**Ausgangsmaterial:**
= = = = = = =
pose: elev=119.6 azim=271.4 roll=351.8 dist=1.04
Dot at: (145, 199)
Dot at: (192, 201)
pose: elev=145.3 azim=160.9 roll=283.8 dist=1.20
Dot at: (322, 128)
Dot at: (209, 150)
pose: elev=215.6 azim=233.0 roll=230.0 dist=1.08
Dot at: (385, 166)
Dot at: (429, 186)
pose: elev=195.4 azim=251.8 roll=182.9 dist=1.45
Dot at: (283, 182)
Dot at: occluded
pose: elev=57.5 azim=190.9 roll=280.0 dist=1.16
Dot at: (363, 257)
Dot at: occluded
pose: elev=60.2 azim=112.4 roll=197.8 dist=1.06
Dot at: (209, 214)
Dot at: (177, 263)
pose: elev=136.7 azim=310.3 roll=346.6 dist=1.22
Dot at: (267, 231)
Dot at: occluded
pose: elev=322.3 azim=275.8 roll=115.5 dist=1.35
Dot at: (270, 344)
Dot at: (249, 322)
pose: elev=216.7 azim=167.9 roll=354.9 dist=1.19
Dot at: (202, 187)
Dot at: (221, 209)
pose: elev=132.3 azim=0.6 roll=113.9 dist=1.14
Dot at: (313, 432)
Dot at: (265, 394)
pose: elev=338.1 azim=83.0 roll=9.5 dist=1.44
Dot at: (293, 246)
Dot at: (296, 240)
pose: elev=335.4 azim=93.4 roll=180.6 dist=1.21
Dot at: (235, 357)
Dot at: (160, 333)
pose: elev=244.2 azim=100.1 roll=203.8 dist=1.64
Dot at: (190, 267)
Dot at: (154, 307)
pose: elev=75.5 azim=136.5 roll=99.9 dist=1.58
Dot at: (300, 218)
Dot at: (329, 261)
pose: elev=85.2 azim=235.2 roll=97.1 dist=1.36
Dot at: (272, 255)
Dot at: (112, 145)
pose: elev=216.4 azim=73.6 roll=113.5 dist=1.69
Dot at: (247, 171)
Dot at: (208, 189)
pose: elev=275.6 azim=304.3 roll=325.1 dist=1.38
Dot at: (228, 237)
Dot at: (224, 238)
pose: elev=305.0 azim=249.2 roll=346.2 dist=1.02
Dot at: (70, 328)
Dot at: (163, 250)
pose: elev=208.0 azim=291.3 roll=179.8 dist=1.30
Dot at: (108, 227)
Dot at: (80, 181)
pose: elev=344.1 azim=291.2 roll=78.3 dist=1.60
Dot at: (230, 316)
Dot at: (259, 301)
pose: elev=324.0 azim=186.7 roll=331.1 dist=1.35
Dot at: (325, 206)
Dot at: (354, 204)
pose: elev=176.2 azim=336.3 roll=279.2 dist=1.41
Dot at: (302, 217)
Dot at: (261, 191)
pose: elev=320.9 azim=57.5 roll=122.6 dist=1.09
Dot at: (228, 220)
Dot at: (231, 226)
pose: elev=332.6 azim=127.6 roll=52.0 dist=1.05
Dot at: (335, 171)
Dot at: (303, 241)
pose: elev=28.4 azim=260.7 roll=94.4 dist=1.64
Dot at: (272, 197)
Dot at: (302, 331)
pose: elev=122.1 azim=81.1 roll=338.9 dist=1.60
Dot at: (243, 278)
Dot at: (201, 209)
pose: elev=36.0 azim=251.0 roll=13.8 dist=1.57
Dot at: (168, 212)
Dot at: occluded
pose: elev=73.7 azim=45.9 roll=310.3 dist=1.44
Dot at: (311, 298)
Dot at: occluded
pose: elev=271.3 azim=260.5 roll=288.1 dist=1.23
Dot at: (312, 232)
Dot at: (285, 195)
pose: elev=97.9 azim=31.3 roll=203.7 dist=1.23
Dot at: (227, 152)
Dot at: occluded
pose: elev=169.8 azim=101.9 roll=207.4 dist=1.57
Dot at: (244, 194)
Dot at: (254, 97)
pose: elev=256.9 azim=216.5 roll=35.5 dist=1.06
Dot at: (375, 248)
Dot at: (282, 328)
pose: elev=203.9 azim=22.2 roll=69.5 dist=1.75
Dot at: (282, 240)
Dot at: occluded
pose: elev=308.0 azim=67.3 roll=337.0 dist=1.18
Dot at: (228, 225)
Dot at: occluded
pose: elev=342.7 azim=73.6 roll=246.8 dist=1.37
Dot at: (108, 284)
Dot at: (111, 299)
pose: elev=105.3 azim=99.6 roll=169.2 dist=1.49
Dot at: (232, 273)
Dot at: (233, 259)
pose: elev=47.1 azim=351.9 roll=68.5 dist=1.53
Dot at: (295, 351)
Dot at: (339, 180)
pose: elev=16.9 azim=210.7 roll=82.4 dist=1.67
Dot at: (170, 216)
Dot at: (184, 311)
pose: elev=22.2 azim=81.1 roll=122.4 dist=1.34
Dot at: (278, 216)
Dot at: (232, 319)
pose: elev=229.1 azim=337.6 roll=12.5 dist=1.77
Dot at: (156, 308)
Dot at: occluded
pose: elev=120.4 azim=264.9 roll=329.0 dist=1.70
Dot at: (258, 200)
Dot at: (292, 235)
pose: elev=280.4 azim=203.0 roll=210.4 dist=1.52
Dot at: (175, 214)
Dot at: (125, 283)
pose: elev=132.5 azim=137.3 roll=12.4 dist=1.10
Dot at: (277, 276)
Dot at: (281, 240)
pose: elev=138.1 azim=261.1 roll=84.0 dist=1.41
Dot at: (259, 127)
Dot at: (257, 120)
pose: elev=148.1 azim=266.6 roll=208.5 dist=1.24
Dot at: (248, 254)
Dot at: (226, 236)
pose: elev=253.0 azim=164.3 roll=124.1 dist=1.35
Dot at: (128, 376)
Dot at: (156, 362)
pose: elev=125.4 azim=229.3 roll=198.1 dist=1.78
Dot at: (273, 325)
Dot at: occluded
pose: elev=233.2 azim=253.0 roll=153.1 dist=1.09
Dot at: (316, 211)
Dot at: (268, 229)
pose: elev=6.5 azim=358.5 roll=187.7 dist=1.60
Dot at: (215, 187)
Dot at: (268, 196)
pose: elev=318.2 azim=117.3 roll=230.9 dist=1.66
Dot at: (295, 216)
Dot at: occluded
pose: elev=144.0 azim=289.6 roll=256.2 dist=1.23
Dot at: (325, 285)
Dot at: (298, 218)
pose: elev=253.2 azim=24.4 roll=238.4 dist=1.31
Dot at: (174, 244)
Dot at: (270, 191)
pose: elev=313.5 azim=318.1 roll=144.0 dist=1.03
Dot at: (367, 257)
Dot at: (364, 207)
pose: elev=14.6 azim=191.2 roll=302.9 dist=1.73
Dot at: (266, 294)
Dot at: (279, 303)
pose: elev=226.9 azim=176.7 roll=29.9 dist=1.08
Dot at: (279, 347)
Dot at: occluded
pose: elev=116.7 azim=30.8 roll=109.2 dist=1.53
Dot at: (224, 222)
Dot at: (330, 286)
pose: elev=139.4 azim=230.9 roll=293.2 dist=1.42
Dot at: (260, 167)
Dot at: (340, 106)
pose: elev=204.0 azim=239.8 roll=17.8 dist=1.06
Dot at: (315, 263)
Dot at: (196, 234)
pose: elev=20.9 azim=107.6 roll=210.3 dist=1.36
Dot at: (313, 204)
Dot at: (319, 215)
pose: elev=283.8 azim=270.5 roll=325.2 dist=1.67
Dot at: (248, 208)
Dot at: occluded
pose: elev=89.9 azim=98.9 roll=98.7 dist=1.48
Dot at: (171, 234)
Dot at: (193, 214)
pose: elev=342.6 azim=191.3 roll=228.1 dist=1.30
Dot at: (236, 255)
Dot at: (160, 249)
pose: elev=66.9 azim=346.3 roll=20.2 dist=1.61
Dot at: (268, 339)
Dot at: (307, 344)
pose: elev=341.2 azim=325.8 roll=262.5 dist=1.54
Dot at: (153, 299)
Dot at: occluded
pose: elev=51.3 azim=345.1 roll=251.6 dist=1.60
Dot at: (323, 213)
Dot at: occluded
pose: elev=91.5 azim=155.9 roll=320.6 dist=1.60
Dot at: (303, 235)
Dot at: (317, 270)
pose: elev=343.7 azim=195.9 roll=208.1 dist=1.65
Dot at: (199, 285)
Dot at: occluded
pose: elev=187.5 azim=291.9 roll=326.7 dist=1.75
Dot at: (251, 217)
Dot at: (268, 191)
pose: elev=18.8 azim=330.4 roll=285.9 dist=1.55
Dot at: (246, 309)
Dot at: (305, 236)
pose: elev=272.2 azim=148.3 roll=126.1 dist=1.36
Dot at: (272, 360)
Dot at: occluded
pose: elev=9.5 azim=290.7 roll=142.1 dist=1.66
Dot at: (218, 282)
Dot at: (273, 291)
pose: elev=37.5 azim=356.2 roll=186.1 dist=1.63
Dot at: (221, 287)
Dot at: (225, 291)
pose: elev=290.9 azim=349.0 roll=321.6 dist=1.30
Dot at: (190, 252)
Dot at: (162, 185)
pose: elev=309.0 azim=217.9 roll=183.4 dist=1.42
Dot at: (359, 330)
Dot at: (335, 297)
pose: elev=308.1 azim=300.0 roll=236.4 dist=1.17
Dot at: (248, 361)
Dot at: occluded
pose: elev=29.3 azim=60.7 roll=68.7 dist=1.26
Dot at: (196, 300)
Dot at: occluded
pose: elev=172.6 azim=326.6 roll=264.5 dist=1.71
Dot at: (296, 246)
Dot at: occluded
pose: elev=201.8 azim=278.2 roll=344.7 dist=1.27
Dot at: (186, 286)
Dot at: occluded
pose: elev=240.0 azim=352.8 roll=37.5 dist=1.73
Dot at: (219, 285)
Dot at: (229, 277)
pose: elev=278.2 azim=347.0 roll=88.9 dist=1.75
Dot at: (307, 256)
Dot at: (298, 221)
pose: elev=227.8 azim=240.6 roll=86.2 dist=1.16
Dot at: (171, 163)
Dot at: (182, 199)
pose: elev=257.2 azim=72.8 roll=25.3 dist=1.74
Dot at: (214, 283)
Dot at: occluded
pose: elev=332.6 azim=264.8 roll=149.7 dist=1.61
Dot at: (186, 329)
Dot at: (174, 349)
= = = = = = =
**Aufgabenstellung:** Aktualisiere alles von der Zeile mit „pose: elev=320.9 azim=57.5“ bis hinunter zur Zeile mit „Dot at: (303, 241)“, indem du „pose“ durch „view“ ersetzt. Gib diese Zeilen wieder aus und lass alles andere unverändert.

**Schriftliche Antwort:**
view: elev=320.9 azim=57.5 roll=122.6 dist=1.09
Dot at: (228, 220)
Dot at: (231, 226)
view: elev=332.6 azim=127.6 roll=52.0 dist=1.05
Dot at: (335, 171)
Dot at: (303, 241)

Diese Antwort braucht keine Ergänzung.